Ultimately, there was no need for the court in TK v LK to decide whether, singly or collectively, the above-mentioned decisions sufficed to controvert the conventional wisdom articulated in Tsevtkov v Khayrova and elsewhere, since, as was explained at [71], there was ample basis, on the facts of that case, on which to conclude that the relevant conduct was not only of sufficient gravity but also had measurable financial consequences.

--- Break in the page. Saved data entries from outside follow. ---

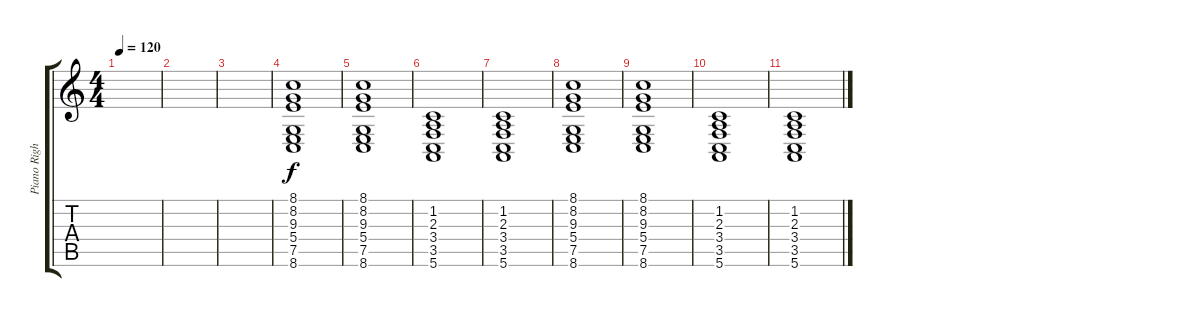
\track ("Piano Right Hand" "Piano Righ") {instrument brightacousticpiano}
\staff {score tabs}
\tuning (E4 B3 G3 D3 A2 E2) {hide}
\ts (4 4)
\tempo 120
\clef g2
\ks c
|
|
|
(8.1 8.2 9.3 5.4 7.5 8.6).1 |
(8.1 8.2 9.3 5.4 7.5 8.6).1 |
(1.2 2.3 3.4 3.5 5.6).1 |
(1.2 2.3 3.4 3.5 5.6).1 |
(8.1 8.2 9.3 5.4 7.5 8.6).1 |
(8.1 8.2 9.3 5.4 7.5 8.6).1 |
(1.2 2.3 3.4 3.5 5.6).1 |
(1.2 2.3 3.4 3.5 5.6).1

Nevertheless, the discussion within the judgment, whilst similarly obiter, may well be taken to call further into question the widely accepted view and the assumptions underpinning Deputy District Judge Harrop’s observation in KA v LE [2023] EWFC 266 (B), at [72], as to the current state of the law, that:

‘[h]owever one may feel about it, the case law at present is clear that personal misconduct will only be taken into account in very rare circumstances and only where it has had financial consequences.’

If nothing else, it may serve to highlight the apparent existence of a credible, alternative view of the current law, which is rather more resonant with the expansive approach for which Olivia Piercy and Anita Mehta’s article called, and hence suggest that there may be room for further argument, not only about what the law ought to be, but also about what it is at present.